Mount Waialeale ranks as one of the wettest places in the world.
Helicopter tours offer you easy access, but experienced hikers should consider the three-mile route that leads to the Blue Hole, a canyon at the base of the Weeping Wall. A guide—or a solid 4×4 vehicle rental—make reaching the trailhead after a four-mile off-road traverse easier.
3. Redwoods National Park
This land of the giants—redwoods that have been measured to be more than 300 feet tall—endures a rainy season from Oct-April, dumping anywhere from 60 to 80 inches of moisture. Visit during this time, and wetness is a promise, but the park gets plenty of moisture year-round. But even if it just stopped raining, the trees and dense foliage surrounding the trails mean you’ll still get wet as the water makes its patient way to the soil, wetting all surrounding foliage.
The larger Redwoods region is split between national- and state-protected public lands, but get a serious sample, overnight on the Redwood Creek Trail, a 16-mile route and the only place in the national park that allows backcountry camping.
4. Dolly Sods Wilderness
This stretch of wilderness about two hours from the nation’s capital flies under the radar when measured against other public lands in the region—and visitors like it that way. This 17,776-acre, high-altitude plateau within West Virginia’s Monongahela National Forest boasts a dense collection of different topographies—granite shoulders typical to New England’s Presidential range, prairie fields, pockets of forest, heath barrens, and sphagnum bogs.
Dolly Sods wilderness about two hours from the nation’s capital flies under the radar when measured against other public lands in the region—and visitors like it that way.

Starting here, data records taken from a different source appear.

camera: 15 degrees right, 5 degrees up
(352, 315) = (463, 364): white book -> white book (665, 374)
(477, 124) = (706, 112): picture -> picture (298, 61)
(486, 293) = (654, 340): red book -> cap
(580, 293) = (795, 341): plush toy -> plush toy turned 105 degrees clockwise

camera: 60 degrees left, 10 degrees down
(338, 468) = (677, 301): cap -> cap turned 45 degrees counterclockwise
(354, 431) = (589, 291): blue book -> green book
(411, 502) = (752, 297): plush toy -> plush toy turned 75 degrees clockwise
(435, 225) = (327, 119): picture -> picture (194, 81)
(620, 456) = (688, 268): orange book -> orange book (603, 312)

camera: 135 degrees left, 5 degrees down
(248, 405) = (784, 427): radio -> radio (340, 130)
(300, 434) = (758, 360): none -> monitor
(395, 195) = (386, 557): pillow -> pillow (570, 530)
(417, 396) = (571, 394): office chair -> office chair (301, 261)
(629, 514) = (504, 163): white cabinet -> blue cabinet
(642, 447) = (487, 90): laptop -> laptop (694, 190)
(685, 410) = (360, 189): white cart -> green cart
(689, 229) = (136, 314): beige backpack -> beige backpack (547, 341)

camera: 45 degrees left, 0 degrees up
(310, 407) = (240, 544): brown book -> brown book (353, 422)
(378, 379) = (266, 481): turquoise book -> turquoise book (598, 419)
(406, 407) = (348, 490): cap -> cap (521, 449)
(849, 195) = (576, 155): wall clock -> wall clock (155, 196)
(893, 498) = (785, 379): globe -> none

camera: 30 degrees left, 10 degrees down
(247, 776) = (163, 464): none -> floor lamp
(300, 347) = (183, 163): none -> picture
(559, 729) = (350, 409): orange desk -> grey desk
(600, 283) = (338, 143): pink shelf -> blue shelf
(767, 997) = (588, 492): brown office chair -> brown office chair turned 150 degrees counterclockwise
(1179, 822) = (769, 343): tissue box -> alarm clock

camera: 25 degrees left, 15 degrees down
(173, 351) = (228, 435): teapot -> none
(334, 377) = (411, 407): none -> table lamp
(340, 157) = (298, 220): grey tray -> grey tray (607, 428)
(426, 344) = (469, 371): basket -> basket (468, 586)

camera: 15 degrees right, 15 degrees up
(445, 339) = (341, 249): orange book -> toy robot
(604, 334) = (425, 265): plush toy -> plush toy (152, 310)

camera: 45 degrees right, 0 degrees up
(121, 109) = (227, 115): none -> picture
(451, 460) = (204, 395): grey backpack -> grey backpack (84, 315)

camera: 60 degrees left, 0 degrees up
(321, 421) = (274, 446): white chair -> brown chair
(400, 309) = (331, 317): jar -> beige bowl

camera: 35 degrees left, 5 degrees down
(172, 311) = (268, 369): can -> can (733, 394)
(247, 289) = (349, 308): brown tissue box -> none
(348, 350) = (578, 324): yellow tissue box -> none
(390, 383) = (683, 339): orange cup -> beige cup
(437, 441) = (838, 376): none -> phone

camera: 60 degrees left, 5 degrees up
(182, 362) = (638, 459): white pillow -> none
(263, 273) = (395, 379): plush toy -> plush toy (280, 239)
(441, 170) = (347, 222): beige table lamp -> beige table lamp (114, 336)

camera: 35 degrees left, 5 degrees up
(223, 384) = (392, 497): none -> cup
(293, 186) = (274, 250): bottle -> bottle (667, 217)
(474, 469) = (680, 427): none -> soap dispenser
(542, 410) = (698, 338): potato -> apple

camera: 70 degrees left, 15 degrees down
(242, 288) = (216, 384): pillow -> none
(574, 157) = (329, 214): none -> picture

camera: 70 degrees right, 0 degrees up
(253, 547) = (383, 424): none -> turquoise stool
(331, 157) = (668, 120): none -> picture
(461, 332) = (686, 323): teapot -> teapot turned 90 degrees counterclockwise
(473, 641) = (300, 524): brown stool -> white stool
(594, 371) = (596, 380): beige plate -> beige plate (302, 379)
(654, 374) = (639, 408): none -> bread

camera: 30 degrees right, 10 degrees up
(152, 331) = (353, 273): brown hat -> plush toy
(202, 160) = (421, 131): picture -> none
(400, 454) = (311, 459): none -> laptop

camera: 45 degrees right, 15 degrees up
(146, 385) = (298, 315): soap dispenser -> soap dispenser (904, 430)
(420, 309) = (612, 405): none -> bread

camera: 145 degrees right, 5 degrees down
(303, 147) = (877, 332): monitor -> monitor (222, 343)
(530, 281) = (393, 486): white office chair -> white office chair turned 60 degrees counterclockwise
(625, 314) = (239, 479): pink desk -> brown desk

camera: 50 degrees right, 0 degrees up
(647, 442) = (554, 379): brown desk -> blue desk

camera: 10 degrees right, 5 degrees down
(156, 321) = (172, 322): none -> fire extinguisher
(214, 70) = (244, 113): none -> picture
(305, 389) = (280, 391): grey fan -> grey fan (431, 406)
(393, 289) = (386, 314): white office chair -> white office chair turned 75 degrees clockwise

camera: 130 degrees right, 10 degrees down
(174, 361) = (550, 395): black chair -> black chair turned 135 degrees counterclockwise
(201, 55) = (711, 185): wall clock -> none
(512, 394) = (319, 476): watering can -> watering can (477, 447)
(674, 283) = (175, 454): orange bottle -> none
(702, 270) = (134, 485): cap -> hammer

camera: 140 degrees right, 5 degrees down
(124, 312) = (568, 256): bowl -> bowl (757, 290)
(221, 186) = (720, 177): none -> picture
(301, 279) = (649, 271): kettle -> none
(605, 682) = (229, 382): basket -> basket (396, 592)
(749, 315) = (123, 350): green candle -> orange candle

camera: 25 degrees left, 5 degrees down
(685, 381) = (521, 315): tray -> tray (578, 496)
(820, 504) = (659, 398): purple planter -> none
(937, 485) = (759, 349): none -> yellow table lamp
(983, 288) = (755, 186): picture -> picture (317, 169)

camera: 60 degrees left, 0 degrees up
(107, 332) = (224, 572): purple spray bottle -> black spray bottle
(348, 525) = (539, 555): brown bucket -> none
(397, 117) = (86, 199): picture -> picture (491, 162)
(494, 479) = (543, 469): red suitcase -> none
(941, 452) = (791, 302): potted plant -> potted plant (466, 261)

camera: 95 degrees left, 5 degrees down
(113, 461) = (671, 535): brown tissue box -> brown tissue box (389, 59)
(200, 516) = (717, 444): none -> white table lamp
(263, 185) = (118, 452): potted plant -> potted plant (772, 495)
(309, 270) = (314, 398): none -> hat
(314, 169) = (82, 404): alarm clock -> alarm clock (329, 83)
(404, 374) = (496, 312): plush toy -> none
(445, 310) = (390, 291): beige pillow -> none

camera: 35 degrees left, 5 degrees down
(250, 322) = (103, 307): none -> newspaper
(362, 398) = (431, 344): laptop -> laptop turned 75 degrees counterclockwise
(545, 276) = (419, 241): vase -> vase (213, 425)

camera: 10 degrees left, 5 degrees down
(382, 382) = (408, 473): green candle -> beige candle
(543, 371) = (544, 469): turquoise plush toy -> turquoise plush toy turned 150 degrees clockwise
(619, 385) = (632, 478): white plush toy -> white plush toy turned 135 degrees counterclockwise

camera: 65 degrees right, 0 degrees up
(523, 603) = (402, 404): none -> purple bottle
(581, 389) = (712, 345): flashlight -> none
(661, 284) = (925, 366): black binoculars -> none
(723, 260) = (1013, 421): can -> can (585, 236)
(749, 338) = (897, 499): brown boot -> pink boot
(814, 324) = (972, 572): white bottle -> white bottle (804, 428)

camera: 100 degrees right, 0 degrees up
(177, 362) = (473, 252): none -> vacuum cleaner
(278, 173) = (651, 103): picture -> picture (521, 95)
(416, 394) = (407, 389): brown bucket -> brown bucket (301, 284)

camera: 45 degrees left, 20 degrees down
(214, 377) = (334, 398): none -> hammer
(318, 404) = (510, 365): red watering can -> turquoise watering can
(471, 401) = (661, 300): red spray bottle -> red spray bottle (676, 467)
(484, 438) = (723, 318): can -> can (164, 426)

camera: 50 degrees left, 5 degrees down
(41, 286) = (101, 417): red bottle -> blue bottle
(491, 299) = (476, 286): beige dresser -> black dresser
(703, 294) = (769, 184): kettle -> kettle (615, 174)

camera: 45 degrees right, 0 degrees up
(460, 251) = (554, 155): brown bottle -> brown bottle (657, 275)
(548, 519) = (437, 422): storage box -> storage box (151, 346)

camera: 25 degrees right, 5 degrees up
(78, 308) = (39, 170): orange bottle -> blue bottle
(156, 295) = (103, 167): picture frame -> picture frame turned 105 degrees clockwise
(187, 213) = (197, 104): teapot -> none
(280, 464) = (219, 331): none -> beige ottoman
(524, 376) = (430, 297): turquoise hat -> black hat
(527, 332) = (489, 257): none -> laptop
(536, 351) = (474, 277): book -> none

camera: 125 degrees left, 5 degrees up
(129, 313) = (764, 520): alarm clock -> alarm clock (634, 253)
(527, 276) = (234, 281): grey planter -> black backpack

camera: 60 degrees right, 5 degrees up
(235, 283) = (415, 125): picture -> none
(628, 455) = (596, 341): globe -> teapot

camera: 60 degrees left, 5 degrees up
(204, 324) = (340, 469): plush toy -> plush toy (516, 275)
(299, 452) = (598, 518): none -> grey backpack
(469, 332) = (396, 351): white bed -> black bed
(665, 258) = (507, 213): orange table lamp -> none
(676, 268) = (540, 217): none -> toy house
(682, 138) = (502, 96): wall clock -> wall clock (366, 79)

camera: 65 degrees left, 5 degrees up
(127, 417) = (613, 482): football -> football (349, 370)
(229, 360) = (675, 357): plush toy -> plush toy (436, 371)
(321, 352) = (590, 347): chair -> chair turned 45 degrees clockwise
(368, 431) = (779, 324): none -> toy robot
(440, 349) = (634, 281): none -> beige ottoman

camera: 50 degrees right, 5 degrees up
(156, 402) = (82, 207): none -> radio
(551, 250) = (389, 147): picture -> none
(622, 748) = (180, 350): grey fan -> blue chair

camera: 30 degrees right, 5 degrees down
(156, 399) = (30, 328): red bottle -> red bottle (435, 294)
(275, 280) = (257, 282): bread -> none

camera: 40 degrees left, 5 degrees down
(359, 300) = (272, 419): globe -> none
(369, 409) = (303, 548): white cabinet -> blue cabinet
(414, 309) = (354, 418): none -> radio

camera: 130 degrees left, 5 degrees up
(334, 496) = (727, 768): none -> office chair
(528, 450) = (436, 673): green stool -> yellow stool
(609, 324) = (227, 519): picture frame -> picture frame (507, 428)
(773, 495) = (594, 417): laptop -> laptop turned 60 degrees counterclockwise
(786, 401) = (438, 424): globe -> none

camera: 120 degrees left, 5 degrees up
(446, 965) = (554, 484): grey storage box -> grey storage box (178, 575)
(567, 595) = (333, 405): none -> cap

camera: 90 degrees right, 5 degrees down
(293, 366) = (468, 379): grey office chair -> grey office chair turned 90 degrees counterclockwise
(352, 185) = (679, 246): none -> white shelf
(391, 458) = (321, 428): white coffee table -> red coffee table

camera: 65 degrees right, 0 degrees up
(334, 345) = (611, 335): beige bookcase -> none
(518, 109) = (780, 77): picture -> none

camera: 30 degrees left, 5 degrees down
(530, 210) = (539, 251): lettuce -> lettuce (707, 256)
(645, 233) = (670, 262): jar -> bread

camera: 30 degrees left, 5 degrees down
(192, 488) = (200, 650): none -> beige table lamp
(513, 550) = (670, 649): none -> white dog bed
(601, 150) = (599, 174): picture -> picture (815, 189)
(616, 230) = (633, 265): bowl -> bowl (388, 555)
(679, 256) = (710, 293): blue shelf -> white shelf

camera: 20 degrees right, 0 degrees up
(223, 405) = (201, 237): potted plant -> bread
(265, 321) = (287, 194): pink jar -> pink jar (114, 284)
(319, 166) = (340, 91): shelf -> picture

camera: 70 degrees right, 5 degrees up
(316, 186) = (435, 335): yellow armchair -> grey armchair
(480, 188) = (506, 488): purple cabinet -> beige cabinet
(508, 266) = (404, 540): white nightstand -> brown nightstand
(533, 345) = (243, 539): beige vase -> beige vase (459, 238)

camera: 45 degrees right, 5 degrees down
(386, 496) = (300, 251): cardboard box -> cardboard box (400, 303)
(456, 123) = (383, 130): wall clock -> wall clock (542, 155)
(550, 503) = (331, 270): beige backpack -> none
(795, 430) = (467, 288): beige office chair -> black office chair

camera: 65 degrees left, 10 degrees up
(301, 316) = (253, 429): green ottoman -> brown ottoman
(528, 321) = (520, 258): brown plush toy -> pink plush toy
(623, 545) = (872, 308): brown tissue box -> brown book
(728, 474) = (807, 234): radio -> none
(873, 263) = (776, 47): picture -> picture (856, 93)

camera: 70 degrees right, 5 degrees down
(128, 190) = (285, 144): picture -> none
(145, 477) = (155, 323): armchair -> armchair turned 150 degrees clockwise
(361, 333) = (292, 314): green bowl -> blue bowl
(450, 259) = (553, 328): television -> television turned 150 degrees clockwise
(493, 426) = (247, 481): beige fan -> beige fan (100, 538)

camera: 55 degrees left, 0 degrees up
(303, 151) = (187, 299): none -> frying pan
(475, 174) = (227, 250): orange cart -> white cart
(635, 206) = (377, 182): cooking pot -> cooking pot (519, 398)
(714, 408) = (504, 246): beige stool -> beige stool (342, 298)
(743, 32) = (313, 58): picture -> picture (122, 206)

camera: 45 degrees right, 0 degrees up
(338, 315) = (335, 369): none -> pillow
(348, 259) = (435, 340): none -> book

Drop into its valley and you can wander alongside trails that flank the parkland’s many rivers, and then hike up to the ridgelines to dry out. But to truly appreciate Dolly Sods’ affection for moisture, hit the 4.3-mile Dobbin Grade Trail; on average at least two miles will be all muck, mud, and madness.
5. Great Smoky Mountains National Park
The most-visited national park in the country, Great Smoky Mountains typically sees 55 inches in the valley and up to 85 inches of rain annually on the mountains and ranks as one of the wetter spots on the southern East Coast. In fact, moisture is largely responsible for the park’s name; water vapor is released from the area’s vegetation, where its molecules becoming the scattered blue light that the Cherokee called “blue smoke.”
To sample the best of the high-elevation parks of the park, summit Mount LeConte via the Alum Cave Trail, an 11-mile route that checks off all the park’s quintessential elements: history, high adventure, and stunning views. And, more likely than not, a few rain showers.